Ces sentiments de M. Olier nous montrent quels ont dû être ceux d’Adam innocent. Dieu avait communiqué au premier homme une grâce abondante, et il avait répandu sa bénédiction sur les créatures, pour qu’il en usât avec sagesse et sobriété, et qu’il goûtât dans cet usage une jouissance légitime, une félicité temporelle qui ne l’éloignerait pas de son créateur, qui l’élèverait même à lui, par reconnaissance et amour, comme à la source unique de tout bien. Les créatures n’étaient donc pas, dans cet état, un obstacle pour l’homme; elles étaient plutôt un moyen d’aller à Dieu. Cet ordre primitif a été troublé par la désobéissance de l’homme. A peine se fut-il révolté contre Dieu, qu’il sentit en lui-même un désordre dans son être, qui l’avertit que sa chair se révoltait contre lui; il avait perdu l’empire que Dieu lui avait donné sur lui-même. Dieu se retira alors des créatures, comme nous l’a dit M. Olier, en ce sens, qu’il cessa d’accorder à l’homme la grâce qu’il lui avait donnée de pouvoir en jouir sans danger pour son âme; il dut plutôt s’imposer des privations, et assurer son salut par la vigilance et par la mortification. Il dut lutter contre un instinct mauvais qui l’inclinait à jouir des créatures pour lui-même, sans rapport à Dieu.

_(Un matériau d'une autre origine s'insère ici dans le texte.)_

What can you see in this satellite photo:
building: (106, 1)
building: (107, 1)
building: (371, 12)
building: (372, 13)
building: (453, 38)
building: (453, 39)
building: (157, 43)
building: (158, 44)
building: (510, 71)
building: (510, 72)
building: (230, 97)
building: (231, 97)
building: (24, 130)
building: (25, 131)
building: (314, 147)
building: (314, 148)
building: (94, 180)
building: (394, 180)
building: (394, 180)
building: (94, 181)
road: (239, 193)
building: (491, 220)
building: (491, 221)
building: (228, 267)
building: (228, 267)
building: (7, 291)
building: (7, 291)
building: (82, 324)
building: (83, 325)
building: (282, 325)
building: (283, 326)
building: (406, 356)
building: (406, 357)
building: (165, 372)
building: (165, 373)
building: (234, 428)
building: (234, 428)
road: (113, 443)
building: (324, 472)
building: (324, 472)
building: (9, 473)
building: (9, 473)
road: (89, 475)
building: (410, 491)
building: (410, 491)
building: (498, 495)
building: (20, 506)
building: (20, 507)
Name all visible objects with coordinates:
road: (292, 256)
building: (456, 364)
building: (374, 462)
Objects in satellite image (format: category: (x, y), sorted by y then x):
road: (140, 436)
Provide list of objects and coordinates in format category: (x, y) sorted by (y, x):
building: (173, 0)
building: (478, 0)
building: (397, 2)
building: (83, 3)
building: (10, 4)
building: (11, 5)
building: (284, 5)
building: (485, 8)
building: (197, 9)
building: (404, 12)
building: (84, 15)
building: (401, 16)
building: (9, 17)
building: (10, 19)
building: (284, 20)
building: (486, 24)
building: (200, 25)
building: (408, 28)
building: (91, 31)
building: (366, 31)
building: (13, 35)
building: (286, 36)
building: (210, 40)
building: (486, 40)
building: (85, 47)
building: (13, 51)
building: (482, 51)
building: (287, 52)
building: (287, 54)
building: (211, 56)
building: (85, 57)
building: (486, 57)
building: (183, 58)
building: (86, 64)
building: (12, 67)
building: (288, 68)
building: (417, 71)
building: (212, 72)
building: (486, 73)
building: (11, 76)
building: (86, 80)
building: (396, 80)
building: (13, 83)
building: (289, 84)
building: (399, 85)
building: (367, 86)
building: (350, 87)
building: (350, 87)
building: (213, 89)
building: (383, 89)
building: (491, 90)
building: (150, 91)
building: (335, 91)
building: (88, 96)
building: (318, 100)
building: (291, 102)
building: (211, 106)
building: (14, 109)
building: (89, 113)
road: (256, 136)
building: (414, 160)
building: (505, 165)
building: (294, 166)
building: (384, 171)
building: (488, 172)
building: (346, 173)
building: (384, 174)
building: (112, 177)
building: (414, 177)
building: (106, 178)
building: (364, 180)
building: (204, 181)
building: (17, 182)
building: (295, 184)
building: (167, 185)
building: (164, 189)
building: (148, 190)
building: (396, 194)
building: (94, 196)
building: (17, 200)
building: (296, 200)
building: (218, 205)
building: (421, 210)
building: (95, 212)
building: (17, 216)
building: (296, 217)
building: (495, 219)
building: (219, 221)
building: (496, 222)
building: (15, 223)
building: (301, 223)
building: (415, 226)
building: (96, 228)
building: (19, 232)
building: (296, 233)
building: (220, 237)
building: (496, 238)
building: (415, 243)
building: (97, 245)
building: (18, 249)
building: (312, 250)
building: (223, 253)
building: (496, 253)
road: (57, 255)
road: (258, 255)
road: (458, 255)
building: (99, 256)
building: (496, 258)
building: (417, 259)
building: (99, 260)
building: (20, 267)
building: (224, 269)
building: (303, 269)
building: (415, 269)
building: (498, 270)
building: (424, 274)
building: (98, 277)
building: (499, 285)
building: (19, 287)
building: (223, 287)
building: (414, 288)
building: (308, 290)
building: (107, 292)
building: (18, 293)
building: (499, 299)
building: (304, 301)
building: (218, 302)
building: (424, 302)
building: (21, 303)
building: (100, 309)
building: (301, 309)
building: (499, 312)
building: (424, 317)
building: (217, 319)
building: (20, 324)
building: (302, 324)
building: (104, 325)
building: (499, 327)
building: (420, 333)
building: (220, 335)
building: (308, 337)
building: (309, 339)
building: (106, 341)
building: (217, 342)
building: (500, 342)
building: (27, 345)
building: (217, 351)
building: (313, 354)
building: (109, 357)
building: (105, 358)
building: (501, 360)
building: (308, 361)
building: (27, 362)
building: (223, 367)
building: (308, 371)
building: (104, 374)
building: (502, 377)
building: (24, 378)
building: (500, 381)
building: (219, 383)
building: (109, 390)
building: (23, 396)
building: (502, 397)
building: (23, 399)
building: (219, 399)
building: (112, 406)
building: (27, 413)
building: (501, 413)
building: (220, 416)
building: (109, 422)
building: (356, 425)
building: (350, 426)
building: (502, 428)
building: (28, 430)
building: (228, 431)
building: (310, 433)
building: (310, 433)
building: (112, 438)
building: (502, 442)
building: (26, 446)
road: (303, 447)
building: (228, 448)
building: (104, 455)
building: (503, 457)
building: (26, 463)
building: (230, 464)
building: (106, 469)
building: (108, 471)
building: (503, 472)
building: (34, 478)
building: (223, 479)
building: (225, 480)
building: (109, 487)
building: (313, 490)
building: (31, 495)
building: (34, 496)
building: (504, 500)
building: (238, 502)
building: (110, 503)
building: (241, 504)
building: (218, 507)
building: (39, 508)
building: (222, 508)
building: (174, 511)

Le Saint-Esprit nous a dit les suites de notre déchéance et les dangers que nous courons dans l’usage des créatures, en nous avertissant, dans le livre de la Genèse, que l’esprit et le cœur de l’homme sont portés au mal dès son enfance: Sensus et cogitatio humani cordis in malum prona sunt ab adolescentia ; et c’est bien dans ce sens aussi que nous pouvons entendre ce que l’auteur inspiré du livre de la Sagesse nous enseigne, à l’occasion des idoles; que les créatures sont une cause de tentation pour les hommes et comme un piège sous le pied des insensés: Creaturæ Dei... factæ sunt in tentationem animabus hominum, et in muscipulam pedibus insipientium .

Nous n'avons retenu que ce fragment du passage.